GojuRyu

joined 1 year ago
[–] [email protected] 1 points 5 months ago

I’ve used it a lot for reports when I went to university, but for short notes I would prefer markdown and for a few pages or documents where formatting is trivial I still find it easier to use LibreOffice or word. I find it likely that most high schoolers would find it easier to use word for any document than LaTeX which they probably have never heard of and would be unable to get support for unlike word which is commonly provided by the school. So while understand where you are coming from, I don’t think the students are in a situation where that would be a plausible solution. Especially due to the many pitfalls and the learning curve you have to get through for using LaTeX as efficiently and for as complex formatting as they already know how to do in word. LaTeX has a way higher ceiling of quality, but the floor is also much lower for those new to it and without the drive to learn it.

[–] [email protected] 1 points 5 months ago

Word specifically is not required, but electronic hand in is. If it works the same as when I studied at that level (I am a Dane) you simply hand in a pdf file, but how it is made doesn’t matter. A web interface to write in was never a thing throughout my education though.

[–] [email protected] 1 points 5 months ago (2 children)

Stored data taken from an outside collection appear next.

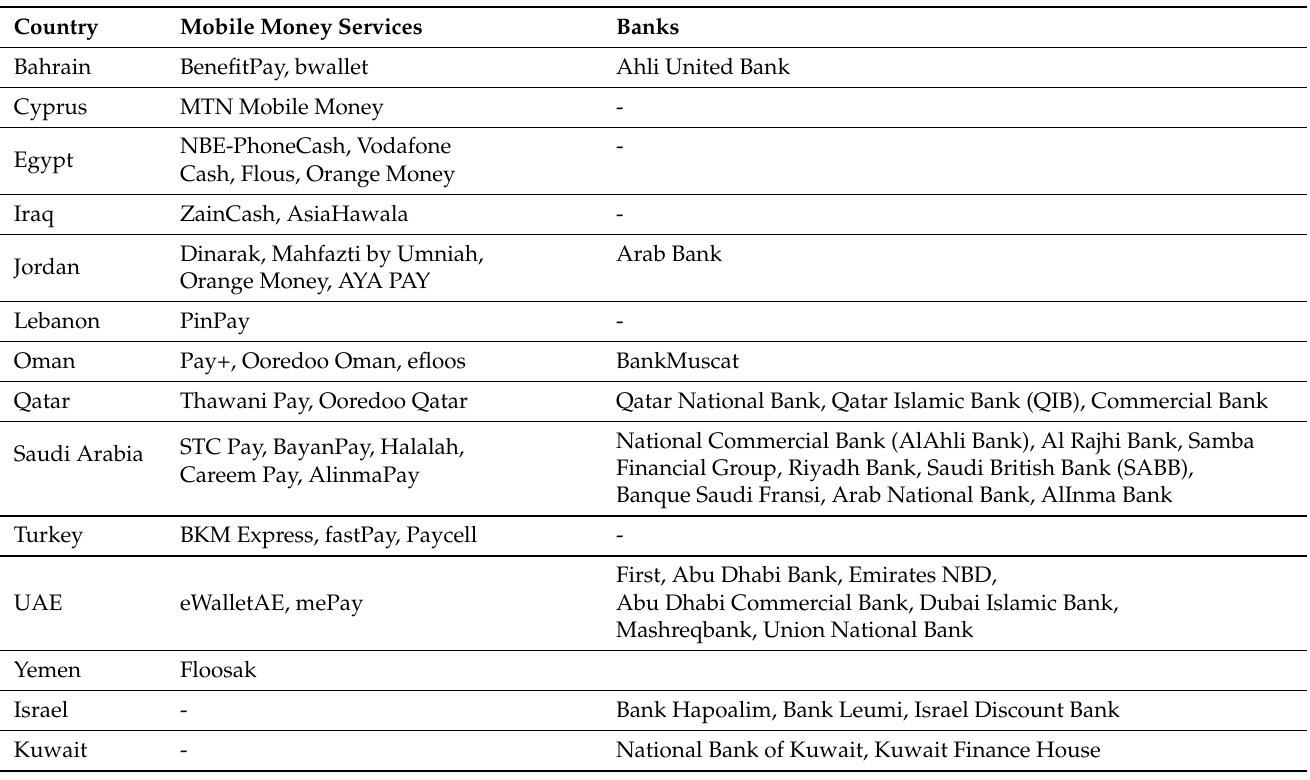
Table 1. Middle Eastern Banks and Mobile Money Services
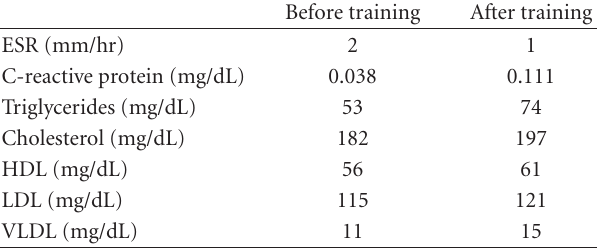
Table 2: Blood markers for inflammation and lipids.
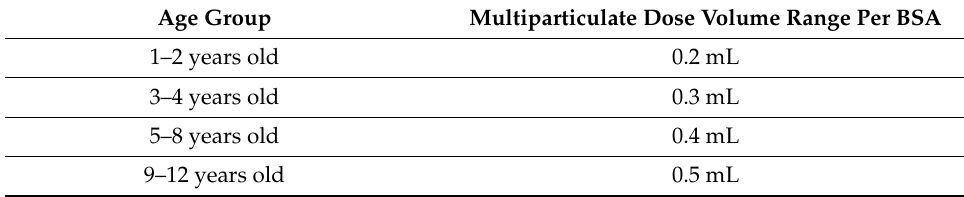
Table 2. Dosage Volume by Age.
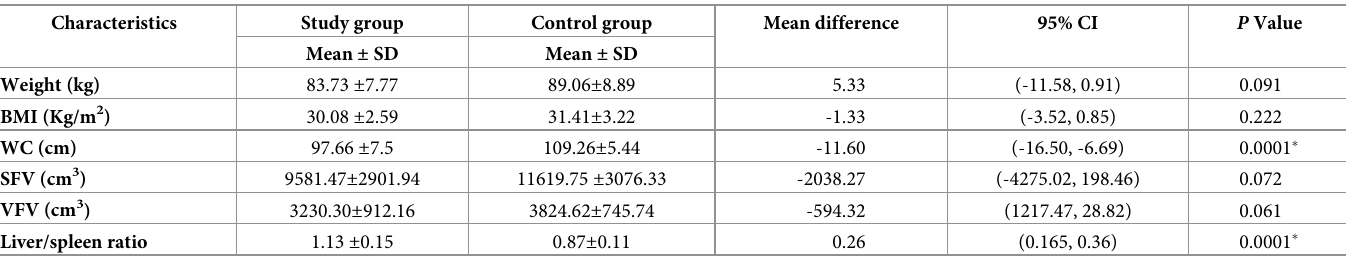
Table 2. Weight, body mass index, waist circumference, subcutaneous fat volume, visceral fat volume, and Liver/spleen ratio post-intervention. Characteristics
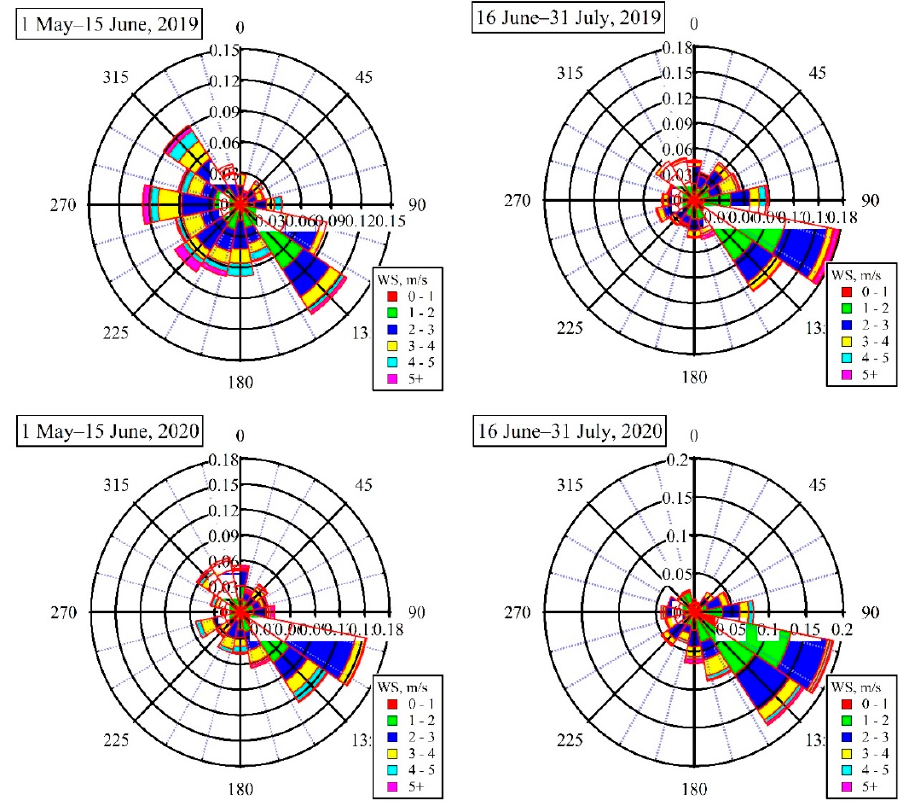
Figure 2. Comparison of wind rose plots during 1 May–15 June and 16 June–31 July of 2019 and 2020.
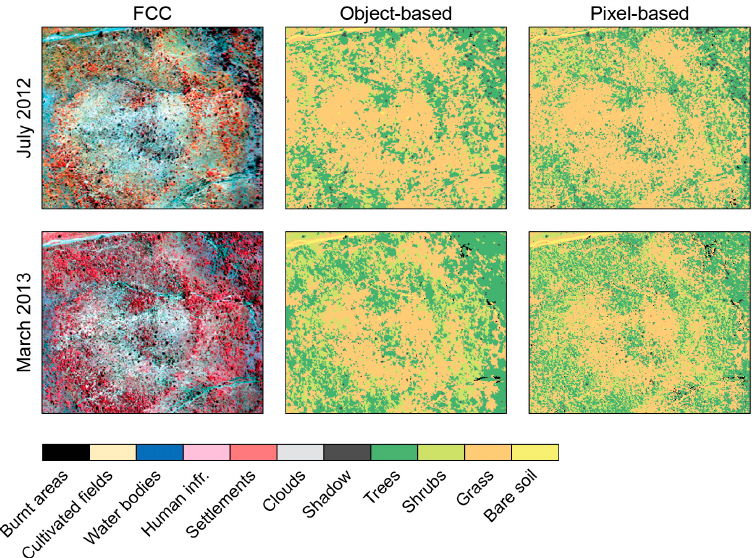
Figure 2. Subset of a WorldView-2 images (false color composite (FCC)) with corresponding Object-Based Image Analysis (OBIA) and pixel-based classifications of wet and dry season using support vector machines (SVM) classifier.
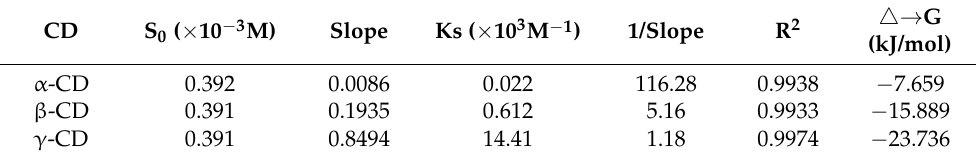
Figure 2. Phase solubility curves of G-Re in CDs: “1” is for α -CD; “2” is for β -CD; “3” is for γ - CD. Phase solubility curves of G-Re with different CDs α -CD, β -CD, and γ -CD were labeled 1, 2 and 3, respectively. Table 1. Phase solubility parameters of G-Re in different CDs in water.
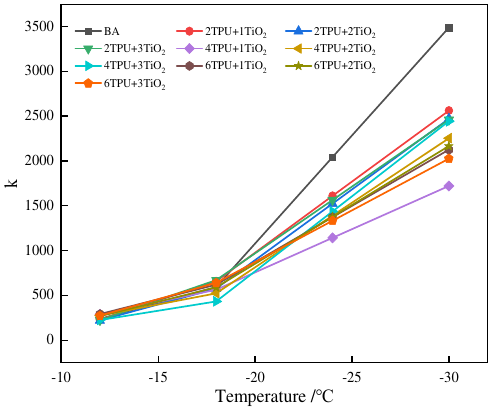
Figure 5. The curve of k with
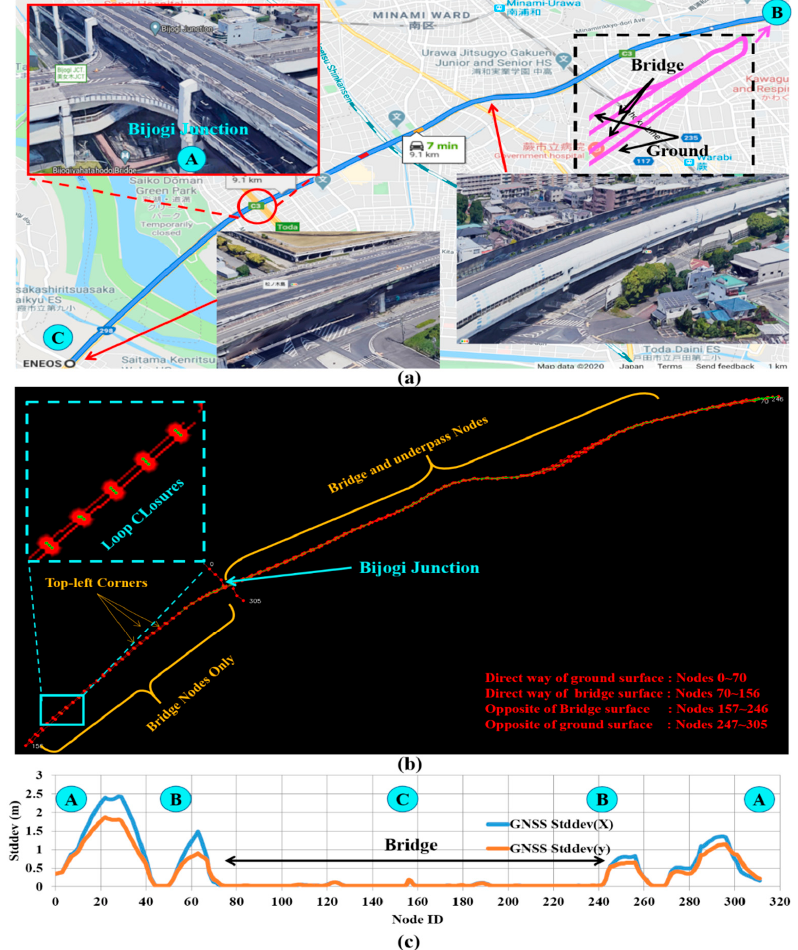
Figure 13. Mapping multilevel Bijogi Junction with longitudinal bridge and underpass. ( a ) The course representation showing continuous covering of the underpass by the wide bridge shoulders. ( b ) Nodes’ top-left corner distributed in ACS based on GIR coordinates with indicating the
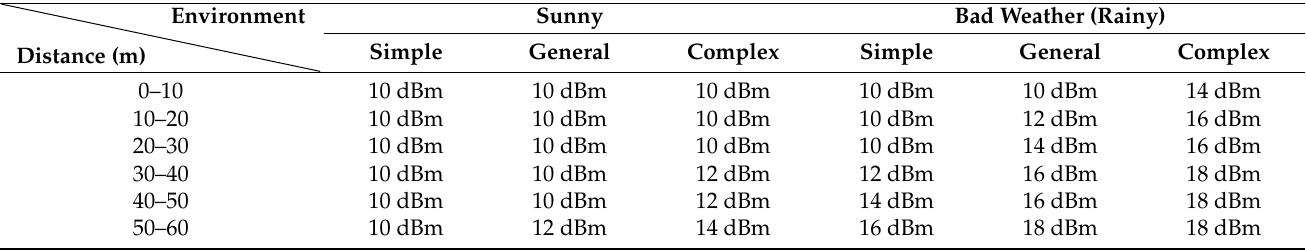
Table 2. Selection of transmit power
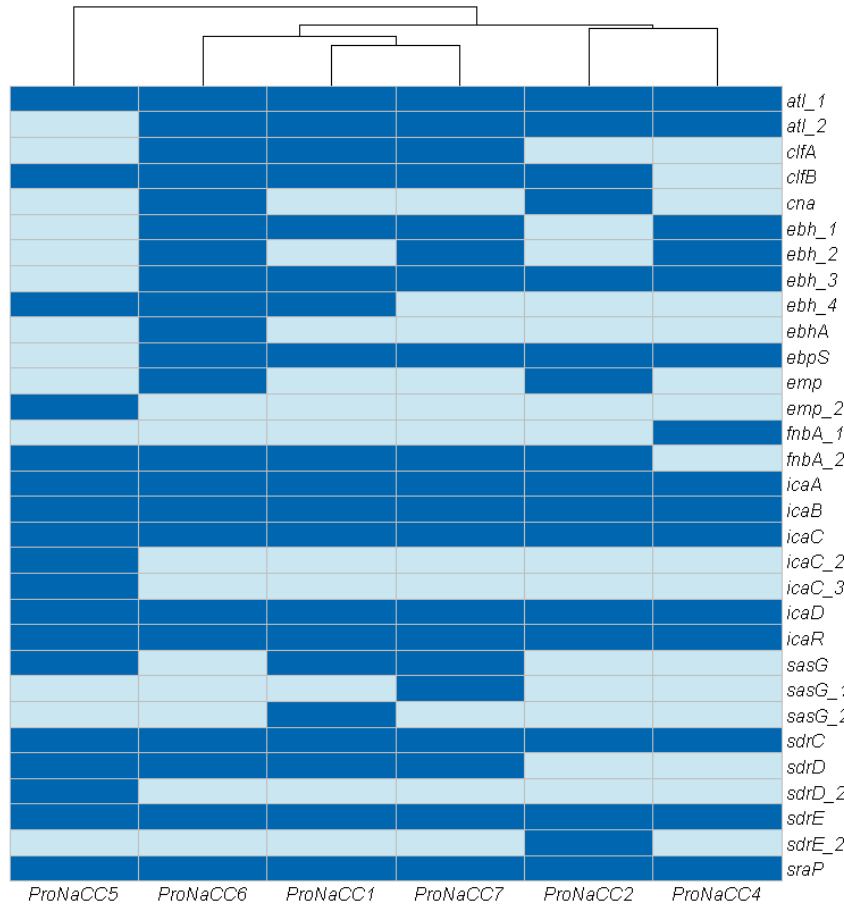
Figure 2. Heat map showing the adherence factors distribution among the six enterotoxigenic S. aureus strains (dark blue: sequence detected; light blue: sequence not detected).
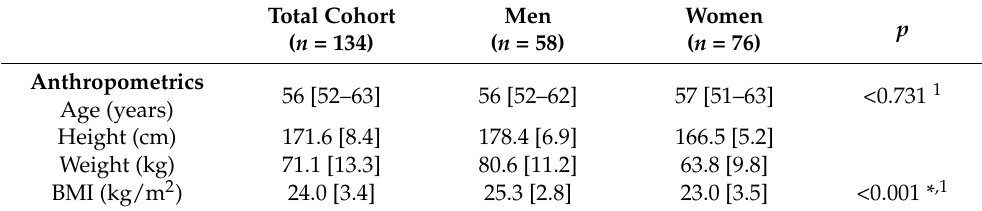
Table 3. Characteristics of the study population.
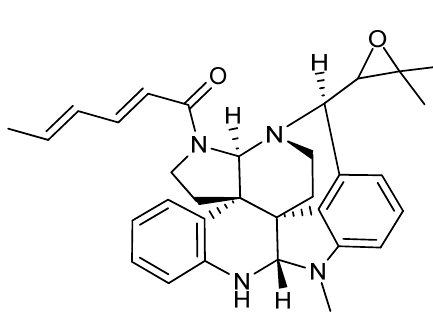
Figure 25. Communesin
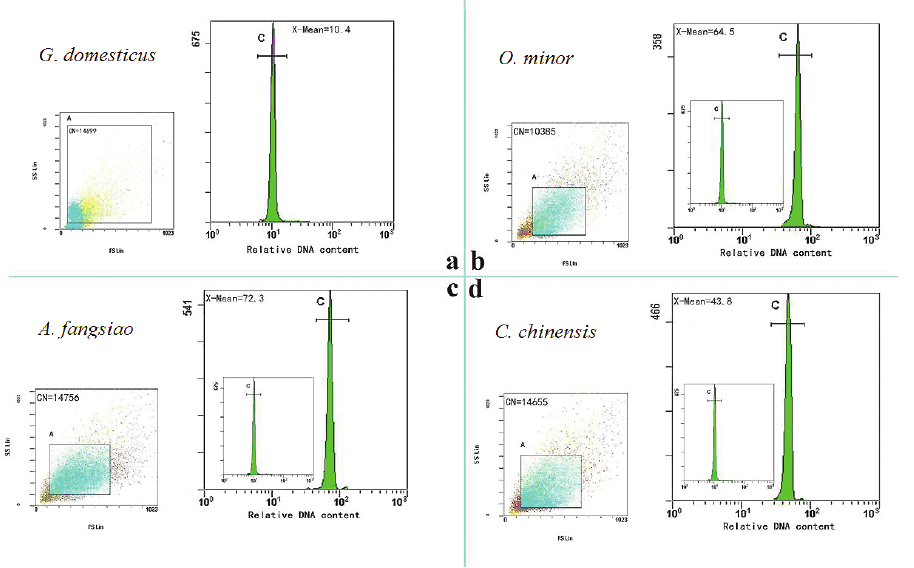
Figure 4. Flow cytometry profiles of relative fluorescence intensity of propidium iodide (PI) in octopus hemocytes of b O. minor c A. fangsiao and d C. chinensis with G. domesticus a as standard (St). Scatter plots display the quality and number of cell mass of standard samples and test samples, and the peak fig- ures show the relative DNA content of each sample. b , c and d are just a representative graph of the three species of octopus samples. CN, the number of cells; X-MEAN, mean fluorescence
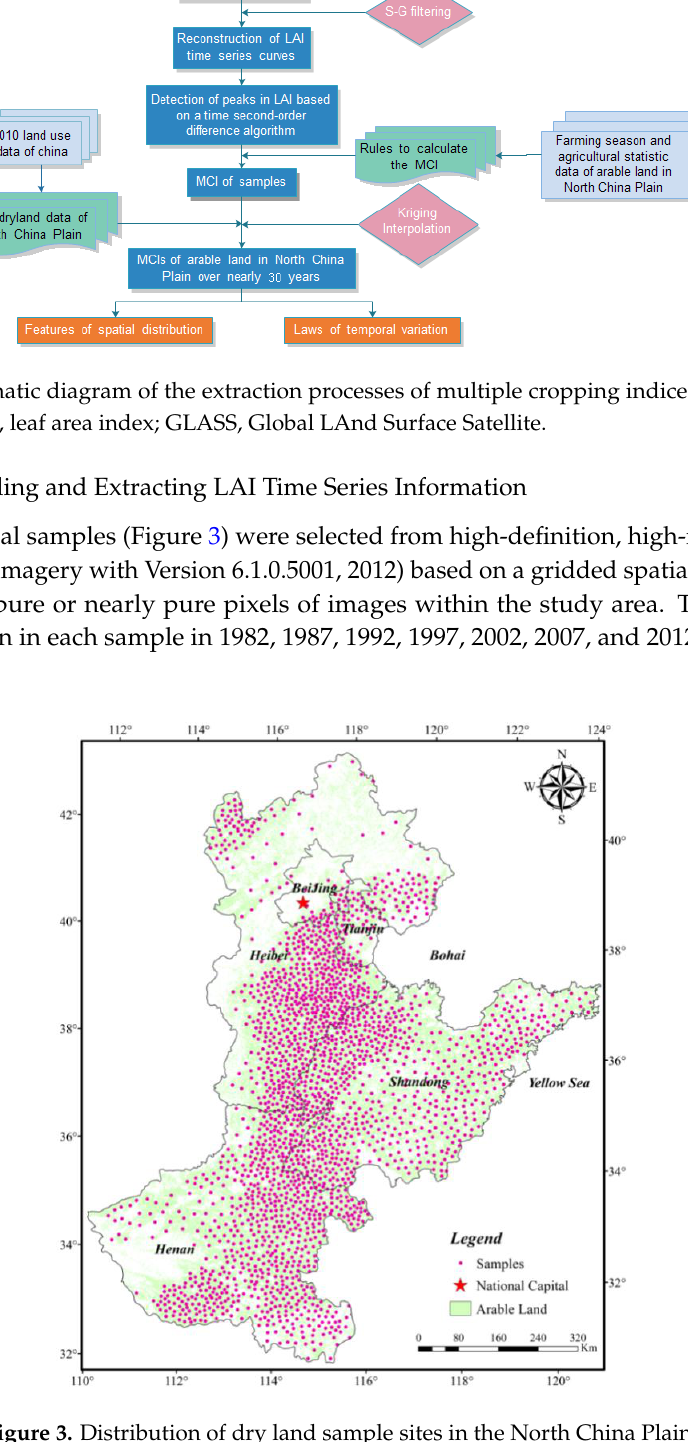
Figure 3. Distribution of dry land sample sites in the North China Plain.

While I agree with you that LaTeX is an impressive tool, I would not choose it for an exam whith a short duration. It is great, but for short documents that should be written quickly, I don’t think it’s the best tool.

[–] [email protected] 1 points 5 months ago

A single person experiencing an error is bad luck and may go through an apeals process. Half a class experiencing the same error jeopardizes the legitimacy of the exam for enough students that they decided to handle it collectively. It may be a third party tool but it is one they are expected to use which changes things. Had it been a few students using libre office they would probably be out of luck as they would have used non standard software.

Another important note is that many exams now require digitally handing in the assignment, so the only alternative to writing the assignment in a text editor would likely have been to scan a handwritten one and convert it to pdf, if that was even allowed. So while particular hardware and software isn’t required, the limitations of the exam makes it impossible to completly avoid errors such as these.

[–] [email protected] 2 points 5 months ago

Just a note to avoid some confusion some people may have: gymnasium in denmark is roughly the same as high schools in the US. While I’m sure the problem also affects university students, the focus of this article is on the high school students specifically.

[–] [email protected] 2 points 8 months ago

Sure, I’m not arguing whether they are respecting the agreement, just whether the software would be much of a factor if any in that decision.

[–] [email protected] 6 points 8 months ago (2 children)

I can’t tell if this is bait with an aptly named account or a genuine mistake. In case it’s the latter: they wouldn’t necessarily have to develop two copies of the software. There are multiple ways of making the same software work for both without spying on the corporate customers. One of the simplest is called a feature flag and is in essence just a value that tells the software if it should use a particular feature or not. Whether or not they spy on corporate users is not a question of the technology, but rather their integrity and fear of getting caught.

[–] [email protected] 5 points 9 months ago

I had a hope for that link and I was not disappointed

[–] [email protected] 0 points 11 months ago

I'd say a school that just throws facts at the students is doing it wrong. A large part of learning is to discover connections and be able to extrapolate from principles to aquire new knowledge on their own with the tools and methods taught.

That however also disregards the very different contexts between school and some rando throwing facts at you. People go to school specifically to learn, therefore will be more open to it. Some random person throwing facts is just annoying and if you question the validity of the facts they will not get through. A common thing with people in cults is tht throwing facts at them will usually just go deeper into the cult because of the emotional aspects of it rather than cet out due to the logic.

[–] [email protected] 3 points 1 year ago (1 children)

I'll add The Exploring Series as well, they have more long form videos and cover other subjects as well as SCP content. Both have great voices and I've fallen asleep to both before.

[–] [email protected] 19 points 1 year ago

Introversion isn't an example of neurodivertion, but I suspect there is a large overlap. Many types of neurodivergence make social situations require more energy to be in, which I reason might cause an increased likelihood of being introverted.

[–] [email protected] 28 points 1 year ago (2 children)

Neurodivergence doesn't imply Schizophrenia necessarily. It could be a variety of things, some common examples would be autism and ADHD.